_What to work on_
A verbatim reproduction of the lines below, from the line containing "X244388Y101600D01*" through the line containing "X-28969Y-275831D01*", both ends included, is the whole required output.

Data extracted from a collection
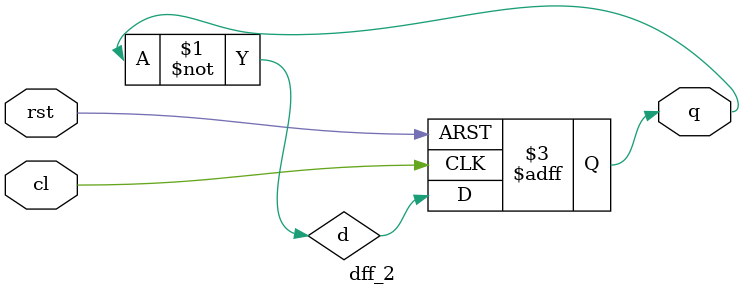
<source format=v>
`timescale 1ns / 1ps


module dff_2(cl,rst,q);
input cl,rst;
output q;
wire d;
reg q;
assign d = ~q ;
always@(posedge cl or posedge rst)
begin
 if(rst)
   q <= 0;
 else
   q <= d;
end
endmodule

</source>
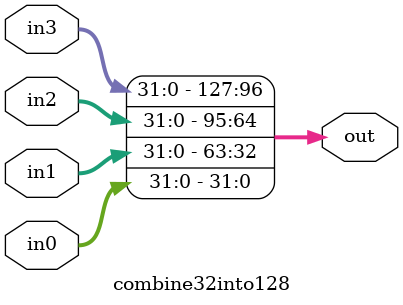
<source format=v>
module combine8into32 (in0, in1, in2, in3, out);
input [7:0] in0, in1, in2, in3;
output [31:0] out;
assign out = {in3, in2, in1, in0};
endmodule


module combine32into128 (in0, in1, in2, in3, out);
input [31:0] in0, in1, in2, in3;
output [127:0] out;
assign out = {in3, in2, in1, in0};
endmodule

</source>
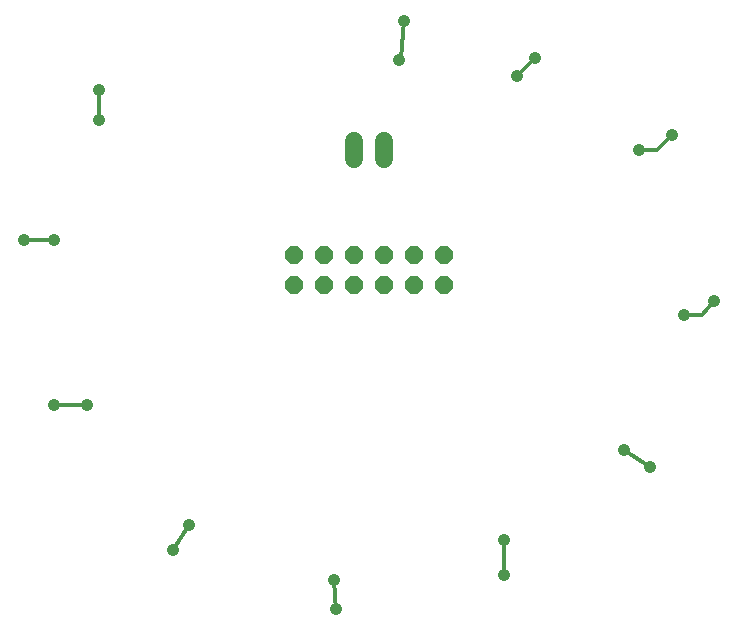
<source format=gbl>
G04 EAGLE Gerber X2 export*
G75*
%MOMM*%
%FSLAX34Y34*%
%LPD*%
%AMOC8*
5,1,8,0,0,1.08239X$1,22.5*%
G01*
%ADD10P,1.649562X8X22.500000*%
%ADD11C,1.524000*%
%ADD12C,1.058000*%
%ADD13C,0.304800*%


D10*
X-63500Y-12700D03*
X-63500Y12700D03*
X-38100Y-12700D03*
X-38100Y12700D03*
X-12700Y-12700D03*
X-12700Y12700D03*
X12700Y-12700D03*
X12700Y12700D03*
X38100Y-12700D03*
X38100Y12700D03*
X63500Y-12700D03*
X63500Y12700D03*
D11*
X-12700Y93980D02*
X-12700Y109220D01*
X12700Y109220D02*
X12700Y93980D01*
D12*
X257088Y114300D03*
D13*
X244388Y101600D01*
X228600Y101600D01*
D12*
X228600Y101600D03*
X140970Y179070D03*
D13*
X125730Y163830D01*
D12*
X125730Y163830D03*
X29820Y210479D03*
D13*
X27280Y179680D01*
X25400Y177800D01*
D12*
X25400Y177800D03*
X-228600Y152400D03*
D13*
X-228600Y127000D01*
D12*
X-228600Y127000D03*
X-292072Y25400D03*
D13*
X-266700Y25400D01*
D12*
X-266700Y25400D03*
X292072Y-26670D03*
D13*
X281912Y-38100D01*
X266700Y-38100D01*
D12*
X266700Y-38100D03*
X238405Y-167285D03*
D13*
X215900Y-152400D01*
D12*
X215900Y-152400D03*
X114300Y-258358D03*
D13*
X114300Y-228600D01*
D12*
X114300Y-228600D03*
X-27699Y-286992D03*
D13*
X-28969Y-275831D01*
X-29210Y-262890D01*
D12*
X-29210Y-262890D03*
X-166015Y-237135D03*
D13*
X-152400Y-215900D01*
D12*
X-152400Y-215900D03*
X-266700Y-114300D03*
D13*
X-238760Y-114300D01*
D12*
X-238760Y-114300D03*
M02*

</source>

_Result of this task_
X244388Y101600D01*
X228600Y101600D01*
D12*
X228600Y101600D03*
X140970Y179070D03*
D13*
X125730Y163830D01*
D12*
X125730Y163830D03*
X29820Y210479D03*
D13*
X27280Y179680D01*
X25400Y177800D01*
D12*
X25400Y177800D03*
X-228600Y152400D03*
D13*
X-228600Y127000D01*
D12*
X-228600Y127000D03*
X-292072Y25400D03*
D13*
X-266700Y25400D01*
D12*
X-266700Y25400D03*
X292072Y-26670D03*
D13*
X281912Y-38100D01*
X266700Y-38100D01*
D12*
X266700Y-38100D03*
X238405Y-167285D03*
D13*
X215900Y-152400D01*
D12*
X215900Y-152400D03*
X114300Y-258358D03*
D13*
X114300Y-228600D01*
D12*
X114300Y-228600D03*
X-27699Y-286992D03*
D13*
X-28969Y-275831D01*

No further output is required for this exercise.